Today, I'm wrapping up my legal theory class, and with it, my college career. In the class we've covered a lot of ground: natural law, positivism, realism, and all of the critical and postmodern appendages of today's legal thought. One voice that caught my attention, maybe surprisingly, given my libertarian tendencies, was Ronald Dworkin. Something about his elegant portrayal of law's integrity, its ability to transform, to change, to better.

    But Dworkin has his critics, to be sure. The Chronicle of Higher Education has an interesting article on Dworkin, his recent book, and the perennial rose-colored glasses through which he sees the law. Carlin Romano writes:

"The pathos of Dworkin's jurisprudence is that, after several decades, its two parts don't add up.
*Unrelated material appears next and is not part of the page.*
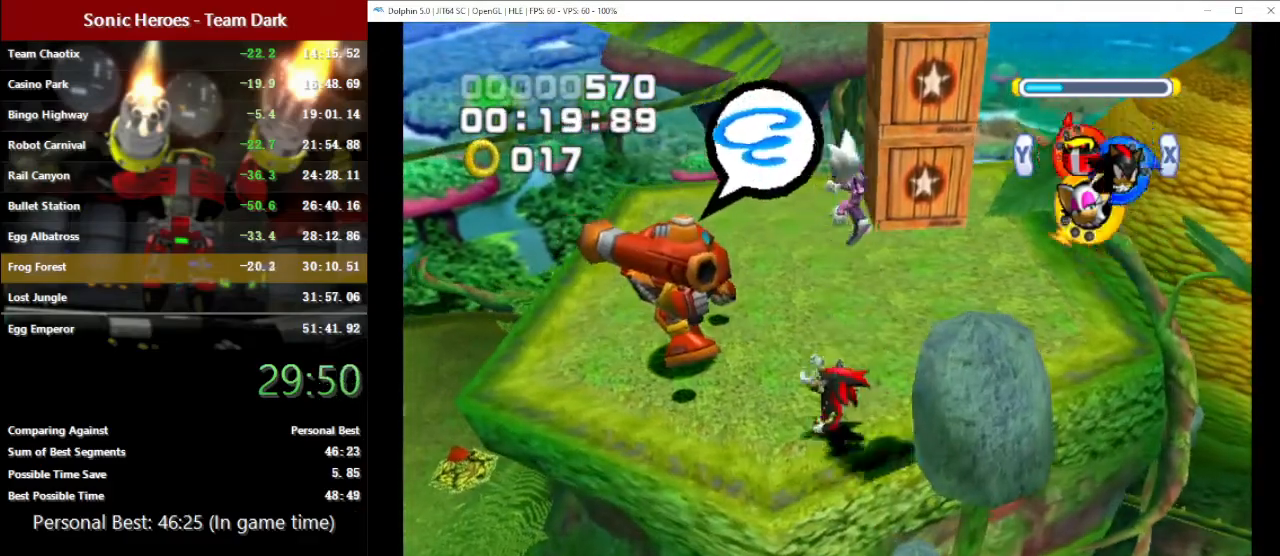
{"dt_ms": 500, "buttons": [], "left_stick": "up", "button_events": [[17, "Y", "down"], [100, "Y", "up"], [167, "A", "down"], [417, "A", "up"]]}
In his philosophical work, the judge not only can grasp our entire constitutional scheme, like some hotshot assistant professor who understands every nuance of Kant's system, but he must to be an adequate judge. In his New York Review pieces, no living judge — make that no conservative judge — understands what he or she is doing."

    I'd like to think of law as robust, as having inner morality, but something always leads me to stop short. I think it's the messiness of law– the political exigencies that lead Dworkin and others to lambaste their political foes– that does this for me. Law is a powerful tool, but as is the case with most powerful tools, we cannot leave it uncriticized and unchecked.